The afternoon was full and warm — families moving slowly along the path, a dog pulling its lead toward a pigeon, a kite making its first real run at the sky. Her takeaway coffee cup lay on its side on the ground near her feet, empty, left where it had fallen when she'd set it too close to the edge. She hadn't picked it up.
Her phone was face down on the bench beside her. She knew what the message said. She'd read it three minutes ago and turned the phone over and was now doing something she'd never managed before: not calling back.
"Having another crisis. Please call when you get this. Only you understand."
Eliza. Always Eliza.
Three years of this. The calls that arrived at particular hours — always Sophia's hours somehow, the Sunday mornings and the quiet evenings she'd actually planned something for herself. The voice on the other end low and grateful and urgent in a way that had always, until recently, made Sophia feel needed in the best sense of that word.

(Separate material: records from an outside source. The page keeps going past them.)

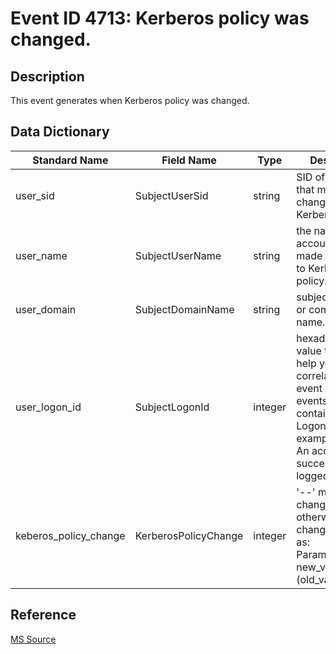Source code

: # Event ID 4713: Kerberos policy was changed.

## Description

This event generates when Kerberos policy was changed.

## Data Dictionary

|Standard Name|Field Name|Type|Description|Sample Value|
|---|---|---|---|---|
|user_sid|SubjectUserSid|string|SID of account that made a change to Kerberos policy.|S-1-5-18|
|user_name|SubjectUserName|string|the name of the account that made a change to Kerberos policy.|DC01$|
|user_domain|SubjectDomainName|string|subject's domain or computer name.|CONTOSO|
|user_logon_id|SubjectLogonId|integer|hexadecimal value that can help you correlate this event with recent events that might contain the same Logon ID, for example, "4624: An account was successfully logged on."|0x3e7|
|keberos_policy_change|KerberosPolicyChange|integer|'--' means no changes, otherwise each change is shown as: Parameter_Name: new_value (old_value).|KerMaxT: 0x10c388d000 (0x861c46800); KerMaxR: 0x19254d38000 (0xc92a69c000);|

## Reference

[MS Source](https://github.com/MicrosoftDocs/windows-itpro-docs/blob/public/windows/security/threat-protection/auditing/event-4713.md)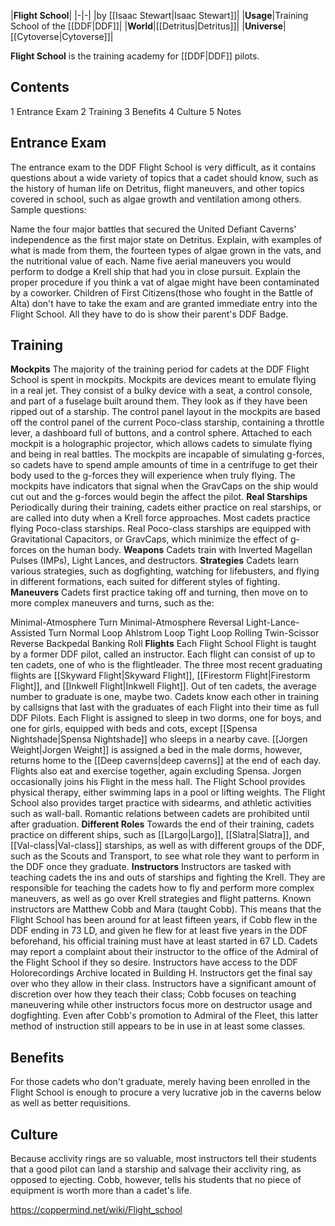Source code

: |**Flight School**|
|-|-|
|by [[Isaac Stewart\|Isaac Stewart]]|
|**Usage**|Training School of the [[DDF\|DDF]]|
|**World**|[[Detritus\|Detritus]]|
|**Universe**|[[Cytoverse\|Cytoverse]]|

**Flight School** is the training academy for [[DDF\|DDF]] pilots.

## Contents

1 Entrance Exam
2 Training
3 Benefits
4 Culture
5 Notes


## Entrance Exam
The entrance exam to the DDF Flight School is very difficult, as it contains questions about a wide variety of topics that a cadet should know, such as the history of human life on Detritus, flight maneuvers, and other topics covered in school, such as algae growth and ventilation among others.
Sample questions:

Name the four major battles that secured the United Defiant Caverns' independence as the first major state on Detritus.
Explain, with examples of what is made from them, the fourteen types of algae grown in the vats, and the nutritional value of each.
Name five aerial maneuvers you would perform to dodge a Krell ship that had you in close pursuit.
Explain the proper procedure if you think a vat of algae might have been contaminated by a coworker.
Children of First Citizens(those who fought in the Battle of Alta) don't have to take the exam and are granted immediate entry into the Flight School. All they have to do is show their parent's DDF Badge.

## Training
**Mockpits**
The majority of the training period for cadets at the DDF Flight School is spent in mockpits. Mockpits are devices meant to emulate flying in a real jet. They consist of a bulky device with a seat, a control console, and part of a fuselage built around them. They look as if they have been ripped out of a starship. The control panel layout in the mockpits are based off the control panel of the current Poco-class starship, containing a throttle lever, a dashboard full of buttons, and a control sphere. Attached to each mockpit is a holographic projector, which allows cadets to simulate flying and being in real battles. The mockpits are incapable of simulating g-forces, so cadets have to spend ample amounts of time in a centrifuge to get their body used to the g-forces they will experience when truly flying. The mockpits have indicators that signal when the GravCaps on the ship would cut out and the g-forces would begin the affect the pilot.
**Real Starships**
Periodically during their training, cadets either practice on real starships, or are called into duty when a Krell force approaches. Most cadets practice flying Poco-class starships. Real Poco-class starships are equipped with Gravitational Capacitors, or GravCaps, which minimize the effect of g-forces on the human body.
**Weapons**
Cadets train with Inverted Magellan Pulses (IMPs), Light Lances, and destructors.
**Strategies**
Cadets learn various strategies, such as dogfighting, watching for lifebusters, and flying in different formations, each suited for different styles of fighting.
**Maneuvers**
Cadets first practice taking off and turning, then move on to more complex maneuvers and turns, such as the:

Minimal-Atmosphere Turn
Minimal-Atmosphere Reversal
Light-Lance-Assisted Turn
Normal Loop
Ahlstrom Loop
Tight Loop
Rolling Twin-Scissor
Reverse Backpedal
Banking Roll
**Flights**
Each Flight School Flight is taught by a former DDF pilot, called an instructor. Each flight can consist of up to ten cadets, one of who is the flightleader. The three most recent graduating flights are [[Skyward Flight\|Skyward Flight]], [[Firestorm Flight\|Firestorm Flight]], and [[Inkwell Flight\|Inkwell Flight]]. Out of ten cadets, the average number to graduate is one, maybe two. Cadets know each other in training by callsigns that last with the graduates of each Flight into their time as full DDF Pilots. Each Flight is assigned to sleep in two dorms, one for boys, and one for girls, equipped with beds and cots, except [[Spensa Nightshade\|Spensa Nightshade]] who sleeps in a nearby cave. [[Jorgen Weight\|Jorgen Weight]] is assigned a bed in the male dorms, however, returns home to the [[Deep caverns\|deep caverns]] at the end of each day. Flights also eat and exercise together, again excluding Spensa. Jorgen occasionally joins his Flight in the mess hall. The Flight School provides physical therapy, either swimming laps in a pool or lifting weights. The Flight School also provides target practice with sidearms, and athletic activities such as wall-ball. Romantic relations between cadets are prohibited until after graduation.
**Different Roles**
Towards the end of their training, cadets practice on different ships, such as [[Largo\|Largo]], [[Slatra\|Slatra]], and [[Val-class\|Val-class]] starships, as well as with different groups of the DDF, such as the Scouts and Transport, to see what role they want to perform in the DDF once they graduate.
**Instructors**
Instructors are tasked with teaching cadets the ins and outs of starships and fighting the Krell. They are responsible for teaching the cadets how to fly and perform more complex maneuvers, as well as go over Krell strategies and flight patterns. Known instructors are Matthew Cobb and Mara (taught Cobb). This means that the Flight School has been around for at least fifteen years, if Cobb flew in the DDF ending in 73 LD, and given he flew for at least five years in the DDF beforehand, his official training must have at least started in 67 LD. Cadets may report a complaint about their instructor to the office of the Admiral of the Flight School if they so desire. Instructors have access to the DDF Holorecordings Archive located in Building H. Instructors get the final say over who they allow in their class. Instructors have a significant amount of discretion over how they teach their class; Cobb focuses on teaching maneuvering while other instructors focus more on destructor usage and dogfighting. Even after Cobb's promotion to Admiral of the Fleet, this latter method of instruction still appears to be in use in at least some classes.

## Benefits
For those cadets who don't graduate, merely having been enrolled in the Flight School is enough to procure a very lucrative job in the caverns below as well as better requisitions.

## Culture
Because acclivity rings are so valuable, most instructors tell their students that a good pilot can land a starship and salvage their acclivity ring, as opposed to ejecting. Cobb, however, tells his students that no piece of equipment is worth more than a cadet's life.



https://coppermind.net/wiki/Flight_school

She had absorbed it all. That was the word people used for her. "You're so good at this," her friends said. "Eliza is lucky to have you." She'd always taken it as a compliment. She was beginning to hear something else in it.
She thought about the month she'd been struggling — the relationship ending, the job situation, the hollow quality of a bad month without a single cause you can point to. She'd told Eliza. She'd managed two sentences before Eliza said: "That sounds really hard. I wish I had your problems instead of mine. Anyway —" And back to Eliza. Back to the crisis of the week. Sophia had spent the rest of that call managing someone else's feelings about their own life while her own sat quietly in a corner, unaddressed.

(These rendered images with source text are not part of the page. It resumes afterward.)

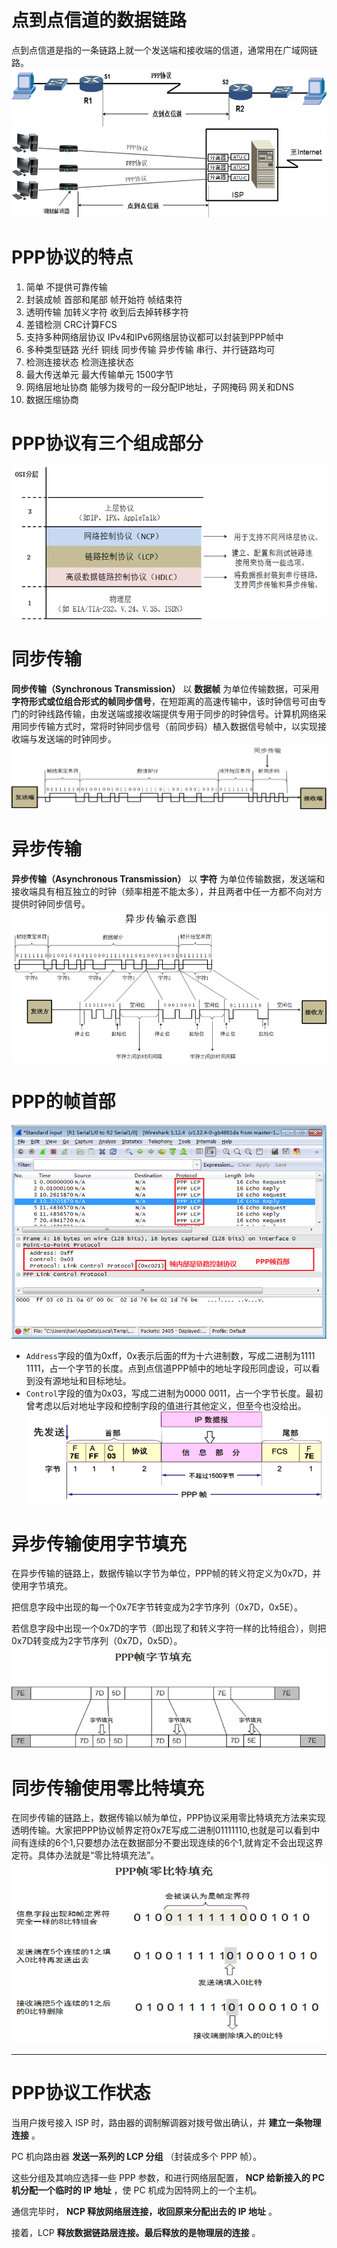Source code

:# 点到点信道的数据链路
点到点信道是指的一条链路上就一个发送端和接收端的信道，通常用在广域网链路。
![Point-2-Point-Linked](./assets/Point-2-Point-Linked.png)
![Point-2-Point-Linked2](./assets/Point-2-Point-Linked2.png)

# PPP协议的特点
1. 简单
  不提供可靠传输
2. 封装成帧
  首部和尾部    帧开始符 帧结束符
3. 透明传输
  加转义字符 收到后去掉转移字符
4. 差错检测
  CRC计算FCS
5. 支持多种网络层协议
  IPv4和IPv6网络层协议都可以封装到PPP帧中
6. 多种类型链路
  光纤 铜线 同步传输  异步传输 串行、并行链路均可
7. 检测连接状态
  检测连接状态
8. 最大传送单元
  最大传输单元  1500字节
9. 网络层地址协商
  能够为拨号的一段分配IP地址，子网掩码 网关和DNS
10. 数据压缩协商

# PPP协议有三个组成部分
![ppp-Composite](./assets/ppp-Composite.png)

# 同步传输
**同步传输（Synchronous Transmission）** 以 **数据帧** 为单位传输数据，可采用 **字符形式或位组合形式的帧同步信号**，在短距离的高速传输中，该时钟信号可由专门的时钟线路传输，由发送端或接收端提供专用于同步的时钟信号。计算机网络采用同步传输方式时，常将时钟同步信号（前同步码）植入数据信号帧中，以实现接收端与发送端的时钟同步。
![Synchronous-Transmission](./assets/Synchronous-Transmission.png)

# 异步传输
**异步传输（Asynchronous Transmission）** 以 **字符** 为单位传输数据，发送端和接收端具有相互独立的时钟（频率相差不能太多），并且两者中任一方都不向对方提供时钟同步信号。
![Asynchronous-Transmission](./assets/Asynchronous-Transmission.png)

# PPP的帧首部
![PPP-Datagram-Header](./assets/PPP-Datagram-Header.png)
* `Address`字段的值为0xff，0x表示后面的ff为十六进制数，写成二进制为1111 1111，占一个字节的长度。点到点信道PPP帧中的地址字段形同虚设，可以看到没有源地址和目标地址。
* `Control`字段的值为0x03，写成二进制为0000 0011，占一个字节长度。最初曾考虑以后对地址字段和控制字段的值进行其他定义，但至今也没给出。
![PPP-Datagram](./assets/PPP-Datagram.png)

# 异步传输使用字节填充
在异步传输的链路上，数据传输以字节为单位，PPP帧的转义符定义为0x7D，并使用字节填充。

把信息字段中出现的每一个0x7E字节转变成为2字节序列（0x7D，0x5E）。

若信息字段中出现一个0x7D的字节（即出现了和转义字符一样的比特组合），则把0x7D转变成为2字节序列（0x7D，0x5D）。
![PPP-Tianchong](./assets/PPP-Tianchong.png)

# 同步传输使用零比特填充
在同步传输的链路上，数据传输以帧为单位，PPP协议采用零比特填充方法来实现透明传输。大家把PPP协议帧界定符0x7E写成二进制01111110,也就是可以看到中间有连续的6个1,只要想办法在数据部分不要出现连续的6个1,就肯定不会出现这界定符。具体办法就是“零比特填充法”。
![Zero-Bit-Tianchong](./assets/Zero-Bit-Tianchong.png)

---
# PPP协议工作状态
当用户拨号接入 ISP 时，路由器的调制解调器对拨号做出确认，并 **建立一条物理连接** 。

PC 机向路由器 **发送一系列的 LCP 分组** （封装成多个 PPP 帧）。

这些分组及其响应选择一些 PPP 参数，和进行网络层配置， **NCP 给新接入的 PC机分配一个临时的 IP 地址** ，使 PC 机成为因特网上的一个主机。

通信完毕时， **NCP 释放网络层连接，收回原来分配出去的 IP 地址** 。

接着，LCP **释放数据链路层连接。最后释放的是物理层的连接** 。    
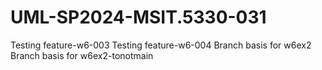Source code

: # UML-SP2024-MSIT.5330-031
Testing feature-w6-003
Testing feature-w6-004
Branch basis for w6ex2
Branch basis for w6ex2-tonotmain
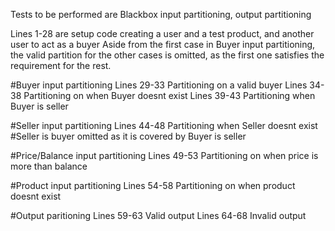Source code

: Tests to be performed are Blackbox input partitioning, output partitioning

Lines 1-28 are setup code creating a user and a test product, and another user to act as a buyer
Aside from the first case in Buyer input partitioning, the valid partition for the other cases is omitted, as the first one satisfies the requirement for the rest.

#Buyer input partitioning
Lines 29-33 Partitioning on a valid buyer
Lines 34-38 Partitioning on when Buyer doesnt exist
Lines 39-43 Partitioning when Buyer is seller

#Seller input partitioning
Lines 44-48 Partitioning when Seller doesnt exist
#Seller is buyer omitted as it is covered by Buyer is seller

#Price/Balance input partitioning
Lines 49-53 Partitioning on when price is more than balance

#Product input partitioning
Lines 54-58 Partitioning on when product doesnt exist

#Output paritioning
Lines 59-63 Valid output
Lines 64-68 Invalid output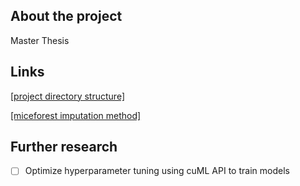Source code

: ## About the project
Master Thesis

## Links
[[project directory structure]](https://drivendata.github.io/cookiecutter-data-science/)

[[miceforest imputation method]](https://morioh.com/p/e19cd87c66e3)

## Further research
- [ ] Optimize hyperparameter tuning using cuML API to train models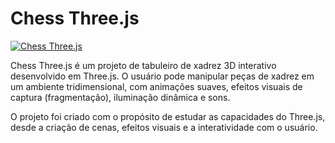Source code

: # Chess Three.js

[![Chess Three.js](https://github.com/user-attachments/assets/83adcb12-97aa-4b39-ae14-4f30e3c89825)](https://luk4w.github.io/chess-three-js/)

Chess Three.js é um projeto de tabuleiro de xadrez 3D interativo desenvolvido em Three.js. O usuário pode manipular peças de xadrez em um ambiente tridimensional, com animações suaves, efeitos visuais de captura (fragmentação), iluminação dinâmica e sons.

O projeto foi criado com o propósito de estudar as capacidades do Three.js, desde a criação de cenas, efeitos visuais e a interatividade com o usuário.
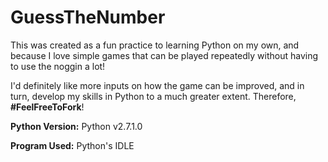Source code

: # GuessTheNumber

This was created as a fun practice to learning Python on my own, and because I love simple games that can be played repeatedly without having to use the noggin a lot!

I'd definitely like more inputs on how the game can be improved, and in turn, develop my skills in Python to a much greater extent. Therefore, **#FeelFreeToFork**!

**Python Version:** Python v2.7.1.0

**Program Used:** Python's IDLE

She'd told herself Eliza was just going through a hard time. Eliza was always going through a hard time. The hard times never quite paused long enough for a different kind of conversation to happen.
What about you?
When someone only reaches out in crisis and goes quiet when you need them — how long does it take to name what that actually is?
Last month, she'd tried a limit. Just a small one — carefully worded, kindly meant. She'd told Eliza she needed a few days of quiet. That she was running low.
"I thought you were different from everyone else who abandons me," Eliza had said, the hurt immediate and total. "After everything I've shared with you. I guess I mean nothing to you."
Sophia had apologised within the hour. Had called back, recommitted, been available the next day and the day after that. Because the alternative had felt like cruelty — and Sophia had never been able to sit with the feeling of being someone who caused pain, even when the pain was being deliberately aimed at her.
The phone buzzed again. She didn't look.
She thought about how carefully she protected other things in her life. Her savings. Her time at work. Her professional reputation. She treated those things as limited because they were limited — you couldn't pretend otherwise.
She had never applied that same thinking here. She had given from her emotional reserves as though they had no bottom. They did. She could feel the shape of the empty space where something used to be.
The kite caught a proper current and climbed. The dog gave up on the pigeon and turned toward a sandwich wrapper. Small ordinary things, happening all around her in an afternoon that asked nothing of her.
She realised, sitting there, that she couldn't remember the last time she had simply been somewhere — without a phone in her hand or an obligation circling her head. She had been available, always available, and it had felt like generosity and friendship and it had cost her something she was only now beginning to measure.
She left the coffee cup where it was. She sat in the warm afternoon and did not reach for the phone.
What about you?
What does it feel like when you realise you've been giving from a place that was never being refilled?